---- Données
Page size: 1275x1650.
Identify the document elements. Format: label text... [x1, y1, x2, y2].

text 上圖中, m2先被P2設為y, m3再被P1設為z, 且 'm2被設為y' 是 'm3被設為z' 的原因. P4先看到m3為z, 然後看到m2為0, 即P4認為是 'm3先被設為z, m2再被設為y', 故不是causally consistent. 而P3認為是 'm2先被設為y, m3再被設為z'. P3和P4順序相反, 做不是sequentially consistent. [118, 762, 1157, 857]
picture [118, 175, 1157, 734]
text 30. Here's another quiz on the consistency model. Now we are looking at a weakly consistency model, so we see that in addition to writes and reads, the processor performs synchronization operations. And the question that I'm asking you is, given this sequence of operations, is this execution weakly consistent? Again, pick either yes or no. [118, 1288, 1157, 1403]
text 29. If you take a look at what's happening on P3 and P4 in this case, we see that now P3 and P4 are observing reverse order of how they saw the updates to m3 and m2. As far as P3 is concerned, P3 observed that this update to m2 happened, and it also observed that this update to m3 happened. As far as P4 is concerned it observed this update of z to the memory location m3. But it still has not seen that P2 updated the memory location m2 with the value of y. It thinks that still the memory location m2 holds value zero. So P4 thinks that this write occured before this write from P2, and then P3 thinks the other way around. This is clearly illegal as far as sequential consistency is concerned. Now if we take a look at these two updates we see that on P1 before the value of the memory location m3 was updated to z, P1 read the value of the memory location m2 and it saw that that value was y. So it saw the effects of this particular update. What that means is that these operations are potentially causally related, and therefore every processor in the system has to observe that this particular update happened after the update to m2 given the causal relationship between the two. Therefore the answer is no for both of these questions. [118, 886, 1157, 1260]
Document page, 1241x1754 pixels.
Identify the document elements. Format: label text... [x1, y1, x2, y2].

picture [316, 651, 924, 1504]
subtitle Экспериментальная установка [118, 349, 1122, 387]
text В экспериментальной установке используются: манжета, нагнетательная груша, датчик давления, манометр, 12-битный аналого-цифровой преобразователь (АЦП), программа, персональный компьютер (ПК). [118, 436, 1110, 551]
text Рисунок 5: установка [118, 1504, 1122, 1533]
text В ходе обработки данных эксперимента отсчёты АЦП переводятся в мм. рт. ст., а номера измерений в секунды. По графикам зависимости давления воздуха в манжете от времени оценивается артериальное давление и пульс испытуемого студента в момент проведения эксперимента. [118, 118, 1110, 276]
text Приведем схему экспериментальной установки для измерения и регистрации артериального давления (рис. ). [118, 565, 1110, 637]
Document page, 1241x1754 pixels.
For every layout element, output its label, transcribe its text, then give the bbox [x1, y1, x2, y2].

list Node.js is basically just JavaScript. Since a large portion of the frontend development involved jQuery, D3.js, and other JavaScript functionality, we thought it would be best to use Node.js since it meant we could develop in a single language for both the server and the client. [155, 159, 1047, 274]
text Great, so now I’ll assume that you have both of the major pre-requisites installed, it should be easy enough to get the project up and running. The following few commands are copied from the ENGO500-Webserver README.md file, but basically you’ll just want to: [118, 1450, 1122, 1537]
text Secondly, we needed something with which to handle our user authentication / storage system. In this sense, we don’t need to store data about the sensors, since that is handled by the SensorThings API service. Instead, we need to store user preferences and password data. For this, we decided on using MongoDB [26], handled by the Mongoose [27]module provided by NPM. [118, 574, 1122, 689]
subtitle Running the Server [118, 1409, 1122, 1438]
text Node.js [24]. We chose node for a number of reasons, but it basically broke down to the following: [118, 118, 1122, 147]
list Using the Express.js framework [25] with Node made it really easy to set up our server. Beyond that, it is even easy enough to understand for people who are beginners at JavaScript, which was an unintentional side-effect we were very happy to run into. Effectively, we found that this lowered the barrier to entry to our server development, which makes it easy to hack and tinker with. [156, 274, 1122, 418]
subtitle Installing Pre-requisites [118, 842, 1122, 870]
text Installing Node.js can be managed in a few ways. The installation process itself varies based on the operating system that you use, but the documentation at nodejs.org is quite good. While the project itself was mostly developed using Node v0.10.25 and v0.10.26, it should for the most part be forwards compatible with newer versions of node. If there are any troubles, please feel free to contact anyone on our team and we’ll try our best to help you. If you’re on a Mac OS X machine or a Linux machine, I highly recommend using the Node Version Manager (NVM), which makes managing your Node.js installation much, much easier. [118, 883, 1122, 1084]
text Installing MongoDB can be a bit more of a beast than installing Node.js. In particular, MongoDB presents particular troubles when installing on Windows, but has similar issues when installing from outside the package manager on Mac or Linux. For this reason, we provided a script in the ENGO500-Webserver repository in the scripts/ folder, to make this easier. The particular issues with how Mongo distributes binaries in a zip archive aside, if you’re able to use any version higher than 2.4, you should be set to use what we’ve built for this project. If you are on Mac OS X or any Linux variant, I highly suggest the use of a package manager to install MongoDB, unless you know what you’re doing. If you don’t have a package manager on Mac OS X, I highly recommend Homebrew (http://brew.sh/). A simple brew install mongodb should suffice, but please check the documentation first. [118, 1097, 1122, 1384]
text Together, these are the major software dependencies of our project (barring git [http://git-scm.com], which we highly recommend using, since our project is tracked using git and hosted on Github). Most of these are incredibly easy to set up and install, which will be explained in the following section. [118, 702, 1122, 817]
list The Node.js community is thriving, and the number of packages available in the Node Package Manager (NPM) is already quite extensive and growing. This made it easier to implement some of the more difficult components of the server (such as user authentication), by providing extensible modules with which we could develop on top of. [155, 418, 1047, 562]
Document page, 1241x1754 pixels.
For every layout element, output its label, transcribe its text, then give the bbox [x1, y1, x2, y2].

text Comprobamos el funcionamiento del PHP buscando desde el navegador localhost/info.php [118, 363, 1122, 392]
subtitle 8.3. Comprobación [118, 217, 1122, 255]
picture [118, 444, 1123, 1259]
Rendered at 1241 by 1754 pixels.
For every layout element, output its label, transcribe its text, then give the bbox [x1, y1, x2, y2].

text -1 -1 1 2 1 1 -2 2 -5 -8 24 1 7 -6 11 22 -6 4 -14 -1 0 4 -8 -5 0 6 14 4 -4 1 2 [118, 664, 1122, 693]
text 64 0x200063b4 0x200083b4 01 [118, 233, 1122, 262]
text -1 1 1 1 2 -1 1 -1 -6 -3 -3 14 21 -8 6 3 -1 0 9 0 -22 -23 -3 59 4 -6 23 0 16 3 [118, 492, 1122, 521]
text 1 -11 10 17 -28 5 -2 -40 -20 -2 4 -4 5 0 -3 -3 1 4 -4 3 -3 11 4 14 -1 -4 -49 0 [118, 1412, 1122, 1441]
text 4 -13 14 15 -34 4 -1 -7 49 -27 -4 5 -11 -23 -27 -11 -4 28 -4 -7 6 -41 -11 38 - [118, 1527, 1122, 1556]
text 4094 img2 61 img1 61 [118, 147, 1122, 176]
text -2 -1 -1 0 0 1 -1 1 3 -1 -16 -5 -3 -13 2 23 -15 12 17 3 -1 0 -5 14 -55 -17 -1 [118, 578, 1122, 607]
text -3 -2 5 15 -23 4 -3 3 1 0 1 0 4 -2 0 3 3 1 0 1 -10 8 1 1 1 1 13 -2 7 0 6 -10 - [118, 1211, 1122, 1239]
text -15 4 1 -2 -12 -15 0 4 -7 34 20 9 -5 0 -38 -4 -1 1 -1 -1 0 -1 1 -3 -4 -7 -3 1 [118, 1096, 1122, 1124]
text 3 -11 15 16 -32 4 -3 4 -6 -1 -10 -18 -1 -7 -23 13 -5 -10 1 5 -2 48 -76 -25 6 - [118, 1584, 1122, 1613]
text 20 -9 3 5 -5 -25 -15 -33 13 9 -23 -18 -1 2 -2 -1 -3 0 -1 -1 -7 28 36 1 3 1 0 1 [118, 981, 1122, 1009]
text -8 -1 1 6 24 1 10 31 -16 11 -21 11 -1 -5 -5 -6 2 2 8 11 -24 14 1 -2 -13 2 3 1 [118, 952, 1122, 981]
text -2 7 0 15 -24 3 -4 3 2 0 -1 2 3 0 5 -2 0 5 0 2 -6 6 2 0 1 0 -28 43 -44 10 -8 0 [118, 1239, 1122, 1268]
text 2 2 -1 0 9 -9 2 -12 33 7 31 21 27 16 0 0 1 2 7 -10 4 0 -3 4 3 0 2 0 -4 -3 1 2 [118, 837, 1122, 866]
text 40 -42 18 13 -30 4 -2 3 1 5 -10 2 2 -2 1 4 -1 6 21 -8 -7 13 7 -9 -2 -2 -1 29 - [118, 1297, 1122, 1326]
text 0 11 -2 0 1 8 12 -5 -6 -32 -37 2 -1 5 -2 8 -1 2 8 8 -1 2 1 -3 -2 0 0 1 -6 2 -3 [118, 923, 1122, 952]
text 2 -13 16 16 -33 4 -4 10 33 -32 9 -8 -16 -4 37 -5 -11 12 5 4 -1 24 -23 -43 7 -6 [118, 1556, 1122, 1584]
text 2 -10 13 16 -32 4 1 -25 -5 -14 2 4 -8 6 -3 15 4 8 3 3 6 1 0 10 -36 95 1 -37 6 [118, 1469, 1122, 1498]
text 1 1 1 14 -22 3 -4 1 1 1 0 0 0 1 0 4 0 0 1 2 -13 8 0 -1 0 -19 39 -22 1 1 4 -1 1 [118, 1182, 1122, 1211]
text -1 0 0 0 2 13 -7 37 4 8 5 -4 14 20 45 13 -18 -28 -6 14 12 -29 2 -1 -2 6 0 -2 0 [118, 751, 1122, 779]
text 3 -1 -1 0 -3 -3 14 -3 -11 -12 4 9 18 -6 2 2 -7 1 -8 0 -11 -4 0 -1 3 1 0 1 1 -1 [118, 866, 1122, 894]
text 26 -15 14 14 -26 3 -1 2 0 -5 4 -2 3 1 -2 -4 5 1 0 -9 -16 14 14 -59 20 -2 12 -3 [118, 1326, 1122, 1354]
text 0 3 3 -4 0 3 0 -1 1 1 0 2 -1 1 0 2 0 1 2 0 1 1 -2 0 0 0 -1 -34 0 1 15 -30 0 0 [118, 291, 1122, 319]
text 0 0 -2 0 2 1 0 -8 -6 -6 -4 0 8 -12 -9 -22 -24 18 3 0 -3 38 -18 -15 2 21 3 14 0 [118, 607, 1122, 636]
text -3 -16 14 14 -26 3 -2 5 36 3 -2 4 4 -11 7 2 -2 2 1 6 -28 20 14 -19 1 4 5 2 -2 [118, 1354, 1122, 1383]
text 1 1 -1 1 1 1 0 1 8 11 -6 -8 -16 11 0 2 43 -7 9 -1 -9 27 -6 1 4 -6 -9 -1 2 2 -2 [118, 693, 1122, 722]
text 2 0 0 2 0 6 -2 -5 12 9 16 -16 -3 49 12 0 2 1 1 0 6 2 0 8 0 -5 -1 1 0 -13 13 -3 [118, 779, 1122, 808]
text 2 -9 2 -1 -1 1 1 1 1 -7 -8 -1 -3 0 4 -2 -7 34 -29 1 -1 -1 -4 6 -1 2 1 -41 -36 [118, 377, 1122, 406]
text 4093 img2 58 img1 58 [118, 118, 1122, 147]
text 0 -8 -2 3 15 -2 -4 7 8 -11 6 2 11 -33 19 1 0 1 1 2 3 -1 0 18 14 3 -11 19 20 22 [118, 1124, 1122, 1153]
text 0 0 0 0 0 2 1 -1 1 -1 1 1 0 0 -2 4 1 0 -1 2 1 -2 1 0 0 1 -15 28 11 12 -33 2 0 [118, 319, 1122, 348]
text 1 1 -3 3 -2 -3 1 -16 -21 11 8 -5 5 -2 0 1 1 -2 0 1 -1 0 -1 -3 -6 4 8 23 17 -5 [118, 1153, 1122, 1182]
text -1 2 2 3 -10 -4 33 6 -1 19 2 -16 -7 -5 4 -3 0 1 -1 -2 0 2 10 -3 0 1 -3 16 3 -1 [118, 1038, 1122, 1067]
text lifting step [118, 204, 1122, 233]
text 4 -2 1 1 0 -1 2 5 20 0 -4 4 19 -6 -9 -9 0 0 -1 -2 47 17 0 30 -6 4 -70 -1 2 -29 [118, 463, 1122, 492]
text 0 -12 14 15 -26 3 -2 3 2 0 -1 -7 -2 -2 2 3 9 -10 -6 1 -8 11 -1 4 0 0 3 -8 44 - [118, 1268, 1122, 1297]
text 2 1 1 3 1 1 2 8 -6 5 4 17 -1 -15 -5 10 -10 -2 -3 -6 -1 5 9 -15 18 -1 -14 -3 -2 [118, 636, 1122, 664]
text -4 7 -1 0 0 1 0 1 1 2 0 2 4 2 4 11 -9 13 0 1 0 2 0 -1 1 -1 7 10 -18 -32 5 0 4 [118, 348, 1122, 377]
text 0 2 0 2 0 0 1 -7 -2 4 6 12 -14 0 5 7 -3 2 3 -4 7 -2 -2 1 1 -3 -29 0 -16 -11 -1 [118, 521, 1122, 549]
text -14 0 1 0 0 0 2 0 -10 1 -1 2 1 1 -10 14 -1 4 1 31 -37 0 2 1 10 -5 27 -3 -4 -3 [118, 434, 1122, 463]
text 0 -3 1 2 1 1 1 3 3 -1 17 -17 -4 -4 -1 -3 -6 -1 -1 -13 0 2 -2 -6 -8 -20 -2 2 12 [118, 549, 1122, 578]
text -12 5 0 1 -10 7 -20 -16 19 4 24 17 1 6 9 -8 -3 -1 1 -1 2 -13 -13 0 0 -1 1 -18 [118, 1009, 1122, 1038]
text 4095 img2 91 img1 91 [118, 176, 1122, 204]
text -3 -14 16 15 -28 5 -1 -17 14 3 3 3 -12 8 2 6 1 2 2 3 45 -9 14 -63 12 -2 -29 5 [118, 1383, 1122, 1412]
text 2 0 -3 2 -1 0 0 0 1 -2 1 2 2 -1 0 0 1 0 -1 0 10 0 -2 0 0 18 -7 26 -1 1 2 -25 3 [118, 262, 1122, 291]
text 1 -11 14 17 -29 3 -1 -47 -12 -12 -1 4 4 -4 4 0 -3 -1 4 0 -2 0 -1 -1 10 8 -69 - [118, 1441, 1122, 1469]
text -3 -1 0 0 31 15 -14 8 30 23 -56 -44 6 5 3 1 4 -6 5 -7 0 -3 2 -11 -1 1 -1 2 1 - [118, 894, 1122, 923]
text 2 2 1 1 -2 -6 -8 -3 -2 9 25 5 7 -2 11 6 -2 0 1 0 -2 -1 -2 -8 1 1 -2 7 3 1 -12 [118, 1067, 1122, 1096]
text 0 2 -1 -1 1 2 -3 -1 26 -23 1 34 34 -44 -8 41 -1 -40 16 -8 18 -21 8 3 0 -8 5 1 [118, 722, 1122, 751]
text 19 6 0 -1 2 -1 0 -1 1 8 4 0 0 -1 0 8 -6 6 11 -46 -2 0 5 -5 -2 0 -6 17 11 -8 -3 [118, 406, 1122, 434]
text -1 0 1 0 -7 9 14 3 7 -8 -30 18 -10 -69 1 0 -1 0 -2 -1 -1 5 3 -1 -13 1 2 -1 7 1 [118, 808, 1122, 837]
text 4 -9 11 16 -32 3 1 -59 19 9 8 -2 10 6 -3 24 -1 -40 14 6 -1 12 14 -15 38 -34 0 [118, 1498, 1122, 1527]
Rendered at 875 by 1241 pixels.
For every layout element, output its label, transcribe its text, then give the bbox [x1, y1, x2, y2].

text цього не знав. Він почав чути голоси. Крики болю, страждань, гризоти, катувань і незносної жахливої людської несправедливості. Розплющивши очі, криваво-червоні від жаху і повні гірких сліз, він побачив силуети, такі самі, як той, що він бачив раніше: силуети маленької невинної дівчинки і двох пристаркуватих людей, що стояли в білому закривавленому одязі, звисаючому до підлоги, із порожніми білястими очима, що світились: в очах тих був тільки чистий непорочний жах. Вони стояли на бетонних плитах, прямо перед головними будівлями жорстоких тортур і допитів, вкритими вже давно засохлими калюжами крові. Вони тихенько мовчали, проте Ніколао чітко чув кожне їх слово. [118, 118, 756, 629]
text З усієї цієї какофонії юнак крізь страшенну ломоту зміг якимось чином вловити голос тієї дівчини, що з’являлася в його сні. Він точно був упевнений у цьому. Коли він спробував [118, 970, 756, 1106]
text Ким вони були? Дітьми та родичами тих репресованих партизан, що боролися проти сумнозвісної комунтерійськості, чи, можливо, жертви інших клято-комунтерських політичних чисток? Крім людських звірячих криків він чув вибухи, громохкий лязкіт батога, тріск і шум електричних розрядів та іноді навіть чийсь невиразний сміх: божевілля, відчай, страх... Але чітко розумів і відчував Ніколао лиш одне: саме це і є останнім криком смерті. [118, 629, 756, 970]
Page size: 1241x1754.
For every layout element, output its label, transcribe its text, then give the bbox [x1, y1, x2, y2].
--------
> Exercice court:
Recopiez à l'identique les lignes des éléments, depuis celle qui contient « text 上圖中, m2先被P2設為y, m3再被P1設為z, 且 » jusqu'à celle qui contient « picture [118, 175, 1157, 734] », cette dernière comprise.

> Tâche accomplie:
text 上圖中, m2先被P2設為y, m3再被P1設為z, 且 'm2被設為y' 是 'm3被設為z' 的原因. P4先看到m3為z, 然後看到m2為0, 即P4認為是 'm3先被設為z, m2再被設為y', 故不是causally consistent. 而P3認為是 'm2先被設為y, m3再被設為z'. P3和P4順序相反, 做不是sequentially consistent. [118, 762, 1157, 857]
picture [118, 175, 1157, 734]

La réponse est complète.